Voices filtered in from the floor. Dishes clinked. Orders were called out. Everything should have felt normal. But it didn't.
The air hummed with wrongness.
She stepped out again, eyes scanning the room. There, in the corner booth, was a girl waiting alone. Blonde pigtails. Scuffed sneakers. Jenny.
The girl who always waited for Sarah after school.
Mia watched her flip through a comic book, feet swinging beneath the table. Jenny was anchored. Consistent. She had never forgotten Mia's face, even when others had. Even when time rippled.
Maybe she was an anchor point.
Mia jotted a mental note: observe Jenny. Check for dissonance.
Behind her, the neon buzz cracked again. Louder this time. A flicker—then darkness. The sign blinked out entirely before reigniting with a sputter. A customer muttered about the lights.
Beth passed her with a tray and smiled again. "So, you just moved here, huh?"
Mia didn't reply.
She stepped into the back hallway, heart hammering. At the end of the corridor was her locker. She opened it on instinct, needing something to hold onto.
And then she saw it.
The photograph. Pinned to the inside of the locker door. Or rather—not a photo. A square of discolored paper where a photo should have been. The tacks still held it in place. But the image was gone.
Erased.
She touched the surface gently. The paper was smooth. Cold.
She didn't remember what had been there.
But she knew something had been.
Her fingers shook.
Not just them. The world. The diner. Beth. The schedule. Even time itself. Things were shifting. Sliding. The consequence of even a small kindness.
Her actions had ripples.
And the echoes were getting louder.
She backed away from the locker slowly, then leaned against the wall. The fluorescent light above her buzzed softly, then hiccupped—a faint flicker, barely perceptible.
It was like the universe had hiccupped.
She pulled out her pocket notebook. Flipped to the last page. She started a new entry.
"Observation: Beth. Forgetting prior conversation. Time displacement localized. Visual consistency preserved. Verbal pattern altered."
Below that, she scrawled: "Jenny consistent. Check frequency. Possibly stable anchor."

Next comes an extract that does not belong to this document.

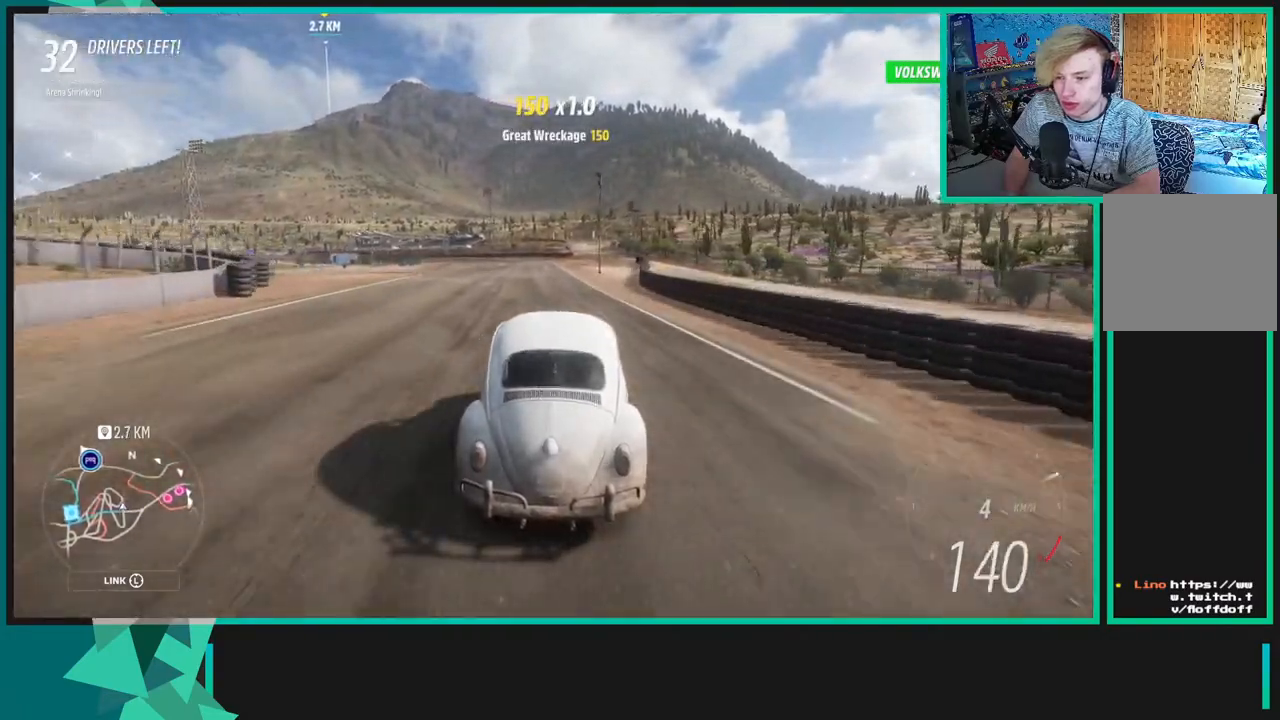
{"buttons": ["R2"], "left_stick": "right", "right_stick": "up", "events": [[83, "left_stick", "center"], [383, "left_stick", "right"]]}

The door behind her creaked. Mia turned sharply, but it was just another server reaching for napkin stock. No flicker. No echo.
Yet.
She folded the notebook closed and slipped it back into her apron. Every step back to the counter felt slightly off-rhythm. Like her body remembered a choreography the world no longer danced.

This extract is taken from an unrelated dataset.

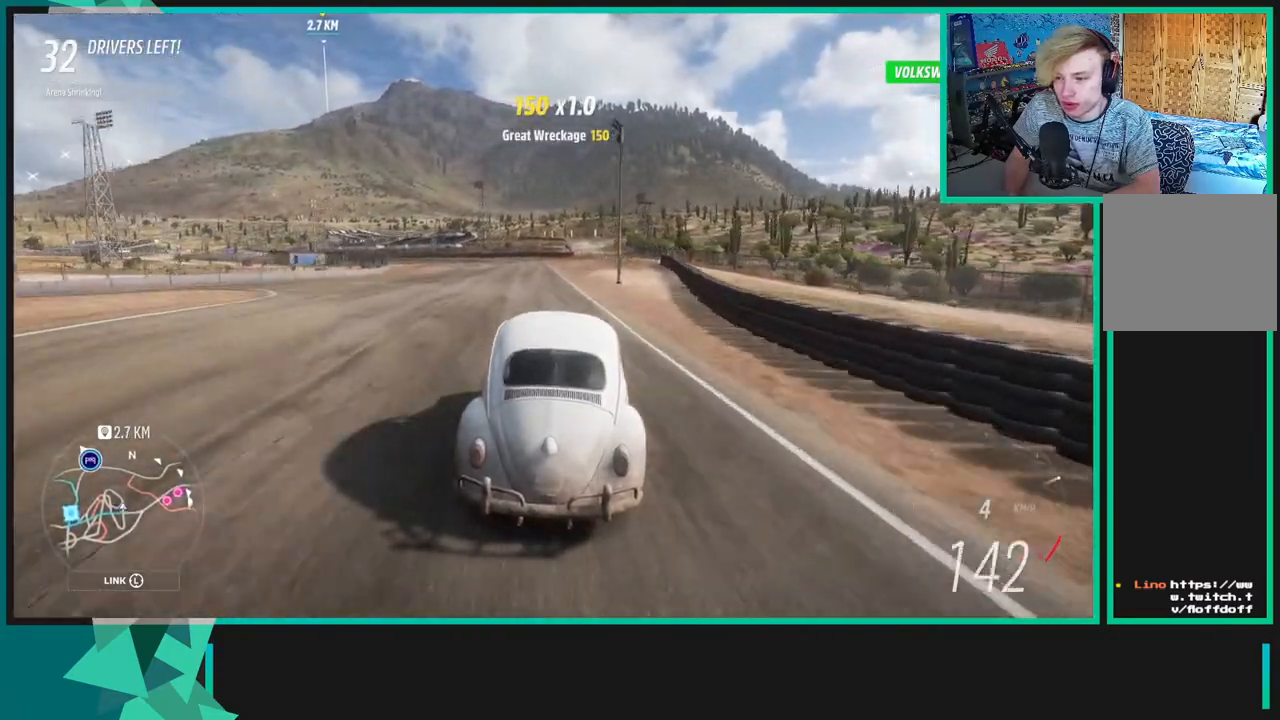
{"buttons": ["R2"], "left_stick": "right", "right_stick": "up", "events": [[183, "left_stick", "center"], [317, "left_stick", "right"]]}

A customer waved her down. She approached on autopilot, scribbling the order, smiling mechanically. Two burgers, one black coffee, a slice of cherry pie. Easy. Routine. But when she looked up, she saw something impossible.

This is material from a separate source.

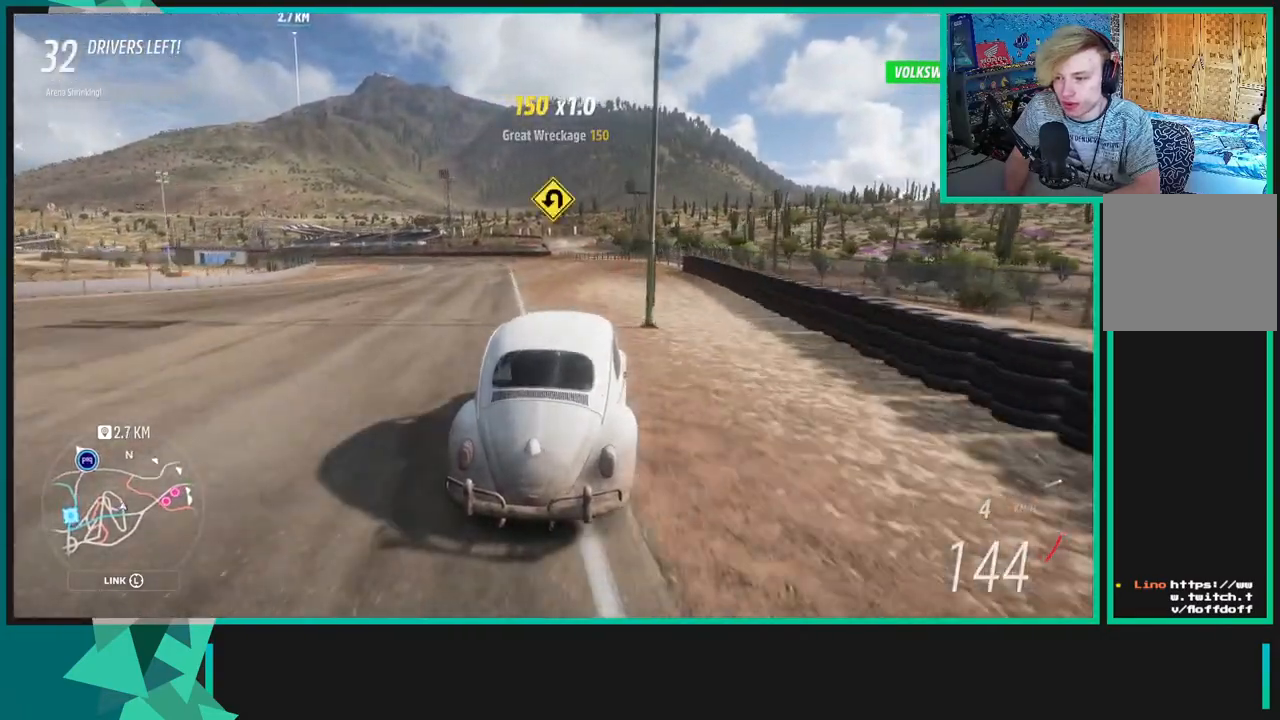
{"buttons": ["R2"], "left_stick": "center", "right_stick": "up", "events": [[50, "left_stick", "center"]]}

The same man who had ordered coffee that morning. Same table. Same shirt. But he was already halfway through the slice of pie he'd ordered now.
Mia blinked.
Had he eaten here twice today?
Or had time looped?
She turned back to the kitchen window, but the cook didn't seem fazed. The bell dinged. Another order slid through.
The world was spinning as if nothing had happened.
But Mia knew better.
The floor under her shoes felt solid, but her certainty did not. Every smile she gave now carried a question. Every nod of recognition from a customer became a quiet plea: do you remember me?
Beth returned. "You look pale. You okay?"
Mia nodded. "Did we talk yesterday? About Indiana?"
Beth blinked. "Did we?"
A pause. Beth shrugged. "Sorry, hon. I talk to a lot of people. My brain's Swiss cheese lately."
Mia forced a smile. "Yeah. Mine too."
She turned toward the back of the diner. Jenny was still there, flipping the comic's pages slowly, absorbed. Unaffected. A lighthouse in the storm.
Mia took a deep breath and turned back toward her station. As she resumed cleaning the counter, she noticed a tiny ripple along the metal napkin holder. Like heat waves above pavement. It faded before she could focus on it.
She didn't write anything down.
Instead, she stood still, listening to the world breathe.